=== Description of the task ===
Reproduce every line of the items without change, starting at the very beginning of the items and ending at the line that contains "export const myFeature".

===

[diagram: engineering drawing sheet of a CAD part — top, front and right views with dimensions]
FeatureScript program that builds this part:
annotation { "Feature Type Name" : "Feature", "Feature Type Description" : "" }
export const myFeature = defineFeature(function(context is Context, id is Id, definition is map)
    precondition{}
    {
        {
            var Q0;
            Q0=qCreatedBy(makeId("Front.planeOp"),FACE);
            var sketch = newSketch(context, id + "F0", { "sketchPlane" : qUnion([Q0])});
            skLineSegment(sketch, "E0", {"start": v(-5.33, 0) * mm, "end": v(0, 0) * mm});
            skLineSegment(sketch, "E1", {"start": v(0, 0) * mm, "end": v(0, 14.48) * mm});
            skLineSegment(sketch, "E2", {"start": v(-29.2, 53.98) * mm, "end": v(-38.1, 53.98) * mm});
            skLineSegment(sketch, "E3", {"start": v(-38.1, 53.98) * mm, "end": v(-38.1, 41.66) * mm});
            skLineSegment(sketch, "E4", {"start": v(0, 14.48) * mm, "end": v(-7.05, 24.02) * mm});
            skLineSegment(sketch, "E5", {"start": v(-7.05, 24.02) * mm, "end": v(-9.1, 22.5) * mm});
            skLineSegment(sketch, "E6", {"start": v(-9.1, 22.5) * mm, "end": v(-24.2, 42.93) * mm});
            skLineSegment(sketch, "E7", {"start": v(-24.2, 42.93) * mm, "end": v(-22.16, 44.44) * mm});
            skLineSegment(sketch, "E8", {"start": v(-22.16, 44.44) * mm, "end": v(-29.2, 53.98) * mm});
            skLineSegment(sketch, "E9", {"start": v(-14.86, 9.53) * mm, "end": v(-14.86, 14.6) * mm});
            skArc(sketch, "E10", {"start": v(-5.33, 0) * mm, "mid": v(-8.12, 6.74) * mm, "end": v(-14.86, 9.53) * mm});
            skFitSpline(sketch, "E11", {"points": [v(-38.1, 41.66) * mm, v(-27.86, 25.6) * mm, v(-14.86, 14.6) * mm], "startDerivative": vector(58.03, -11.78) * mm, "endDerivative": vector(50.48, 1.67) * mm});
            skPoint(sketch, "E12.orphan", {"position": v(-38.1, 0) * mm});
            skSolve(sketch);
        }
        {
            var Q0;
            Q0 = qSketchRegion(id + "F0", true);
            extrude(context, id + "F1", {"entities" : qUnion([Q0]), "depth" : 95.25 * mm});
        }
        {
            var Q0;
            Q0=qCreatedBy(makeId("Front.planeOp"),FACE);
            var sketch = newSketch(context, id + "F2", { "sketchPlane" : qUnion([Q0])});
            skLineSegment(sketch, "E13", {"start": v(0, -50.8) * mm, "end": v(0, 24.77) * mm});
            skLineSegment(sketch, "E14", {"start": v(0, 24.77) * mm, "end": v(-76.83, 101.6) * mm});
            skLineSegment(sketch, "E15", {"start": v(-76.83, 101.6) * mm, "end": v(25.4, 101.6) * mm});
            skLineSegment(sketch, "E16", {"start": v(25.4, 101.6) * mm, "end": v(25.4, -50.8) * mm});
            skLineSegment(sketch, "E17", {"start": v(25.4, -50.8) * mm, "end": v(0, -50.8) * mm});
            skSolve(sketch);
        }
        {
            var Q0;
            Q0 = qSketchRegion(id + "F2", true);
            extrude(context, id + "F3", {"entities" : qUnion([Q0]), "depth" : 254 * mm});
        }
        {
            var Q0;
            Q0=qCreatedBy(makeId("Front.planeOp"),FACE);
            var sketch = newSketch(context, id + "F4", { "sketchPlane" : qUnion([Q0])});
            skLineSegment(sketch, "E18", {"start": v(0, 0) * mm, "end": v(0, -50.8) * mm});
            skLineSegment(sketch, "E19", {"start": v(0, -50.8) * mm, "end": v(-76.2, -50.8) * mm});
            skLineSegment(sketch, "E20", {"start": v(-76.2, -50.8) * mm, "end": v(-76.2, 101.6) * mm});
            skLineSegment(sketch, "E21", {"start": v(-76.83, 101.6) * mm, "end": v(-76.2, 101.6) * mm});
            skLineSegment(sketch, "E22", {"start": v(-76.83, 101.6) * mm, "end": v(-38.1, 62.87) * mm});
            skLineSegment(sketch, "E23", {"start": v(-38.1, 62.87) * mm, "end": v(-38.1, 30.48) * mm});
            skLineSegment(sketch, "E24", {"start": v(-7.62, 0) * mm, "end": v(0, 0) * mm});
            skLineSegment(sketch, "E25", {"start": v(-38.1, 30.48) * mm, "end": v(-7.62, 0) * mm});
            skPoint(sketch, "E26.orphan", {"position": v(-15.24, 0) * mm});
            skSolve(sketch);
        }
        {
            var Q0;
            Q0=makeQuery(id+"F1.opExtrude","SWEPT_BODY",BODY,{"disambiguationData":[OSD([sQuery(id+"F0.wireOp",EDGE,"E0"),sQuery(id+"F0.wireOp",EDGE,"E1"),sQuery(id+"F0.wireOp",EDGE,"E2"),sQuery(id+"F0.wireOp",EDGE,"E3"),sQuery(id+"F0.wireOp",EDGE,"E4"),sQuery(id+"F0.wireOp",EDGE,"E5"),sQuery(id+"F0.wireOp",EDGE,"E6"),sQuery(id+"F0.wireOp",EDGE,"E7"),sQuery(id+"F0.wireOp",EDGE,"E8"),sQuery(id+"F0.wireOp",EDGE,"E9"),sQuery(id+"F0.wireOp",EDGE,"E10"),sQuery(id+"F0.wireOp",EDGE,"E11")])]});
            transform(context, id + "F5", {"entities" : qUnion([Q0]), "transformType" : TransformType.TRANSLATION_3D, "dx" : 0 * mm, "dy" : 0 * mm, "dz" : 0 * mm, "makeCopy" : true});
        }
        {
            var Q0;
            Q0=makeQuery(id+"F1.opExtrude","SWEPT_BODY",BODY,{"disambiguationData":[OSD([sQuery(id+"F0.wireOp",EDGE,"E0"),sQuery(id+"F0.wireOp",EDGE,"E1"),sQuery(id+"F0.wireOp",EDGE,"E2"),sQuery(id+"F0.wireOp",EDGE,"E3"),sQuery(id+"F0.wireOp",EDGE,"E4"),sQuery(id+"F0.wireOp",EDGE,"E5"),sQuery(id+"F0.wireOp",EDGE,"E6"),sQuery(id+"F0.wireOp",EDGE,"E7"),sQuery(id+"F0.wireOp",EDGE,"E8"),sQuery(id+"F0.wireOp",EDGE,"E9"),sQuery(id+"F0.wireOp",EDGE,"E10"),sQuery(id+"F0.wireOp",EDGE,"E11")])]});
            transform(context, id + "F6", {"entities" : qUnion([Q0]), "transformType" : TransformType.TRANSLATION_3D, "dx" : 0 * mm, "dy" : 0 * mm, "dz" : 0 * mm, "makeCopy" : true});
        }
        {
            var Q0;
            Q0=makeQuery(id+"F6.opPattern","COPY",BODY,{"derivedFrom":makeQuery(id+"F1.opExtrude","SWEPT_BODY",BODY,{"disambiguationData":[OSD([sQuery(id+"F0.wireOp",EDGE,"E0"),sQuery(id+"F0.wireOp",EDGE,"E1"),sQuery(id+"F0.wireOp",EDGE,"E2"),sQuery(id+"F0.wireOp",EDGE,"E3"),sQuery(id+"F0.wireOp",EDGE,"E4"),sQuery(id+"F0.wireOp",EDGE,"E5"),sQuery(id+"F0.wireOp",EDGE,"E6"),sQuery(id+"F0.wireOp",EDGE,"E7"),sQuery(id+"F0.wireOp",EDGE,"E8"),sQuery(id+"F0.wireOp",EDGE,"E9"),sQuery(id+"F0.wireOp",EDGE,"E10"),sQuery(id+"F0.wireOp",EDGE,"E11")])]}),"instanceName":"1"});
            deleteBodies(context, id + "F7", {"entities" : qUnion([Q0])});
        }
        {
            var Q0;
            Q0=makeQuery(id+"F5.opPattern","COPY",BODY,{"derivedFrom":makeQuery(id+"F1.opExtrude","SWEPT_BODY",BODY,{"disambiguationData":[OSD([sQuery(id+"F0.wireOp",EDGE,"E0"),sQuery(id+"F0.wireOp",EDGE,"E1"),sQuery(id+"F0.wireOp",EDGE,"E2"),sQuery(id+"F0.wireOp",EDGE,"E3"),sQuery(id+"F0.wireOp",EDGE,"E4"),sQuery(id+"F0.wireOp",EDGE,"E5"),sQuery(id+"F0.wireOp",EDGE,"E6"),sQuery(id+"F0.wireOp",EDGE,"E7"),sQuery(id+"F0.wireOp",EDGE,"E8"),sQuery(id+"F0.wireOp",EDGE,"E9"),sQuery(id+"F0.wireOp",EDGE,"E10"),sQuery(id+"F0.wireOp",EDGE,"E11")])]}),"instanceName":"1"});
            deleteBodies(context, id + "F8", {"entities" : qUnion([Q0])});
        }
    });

===

=== Output of the exercise ===
[diagram: engineering drawing sheet of a CAD part — top, front and right views with dimensions]
FeatureScript program that builds this part:
annotation { "Feature Type Name" : "Feature", "Feature Type Description" : "" }
export const myFeature = defineFeature(function(context is Context, id is Id, definition is map)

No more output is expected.